• Exercise prompt: Determine how many lines in the listing contain the string "Чоловічий". Only that number goes in the answer.

• Data for this exercise:

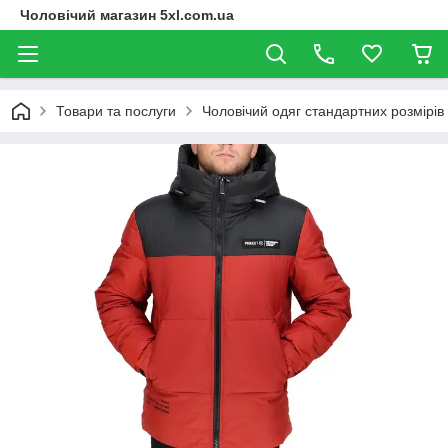
Чоловічий магазин 5xl.com.ua
Товари та послуги
Чоловічий одяг стандартних розмірів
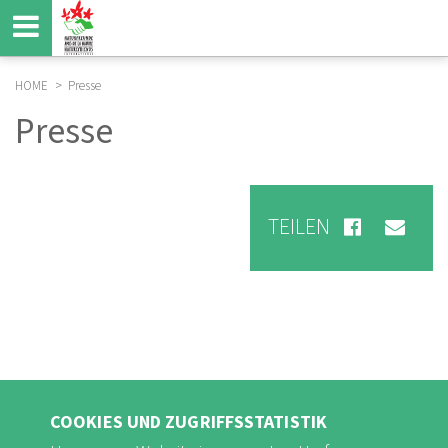
Direkt
zum
Inhalt
HOME
Presse
BREADCRUMB
Presse
TEILEN
COOKIES UND ZUGRIFFSSTATISTIK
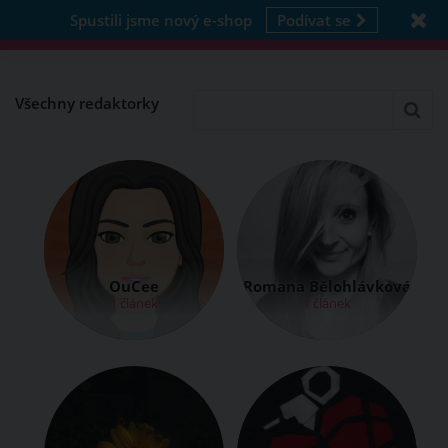
Spustili jsme nový e-shop
Podívat se
Všechny redaktorky
OuCee
Romana Bělohlávková
1 článek
1 článek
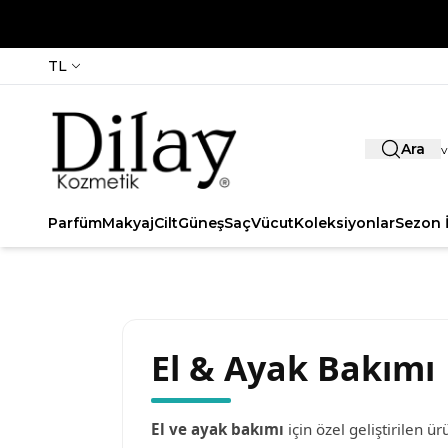
TL
Ara
Parfüm
Makyaj
Cilt
Güneş
Saç
Vücut
Koleksiyonlar
Sezon İ
El & Ayak Bakımı
El ve ayak bakımı
için özel geliştirilen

• Response area: 2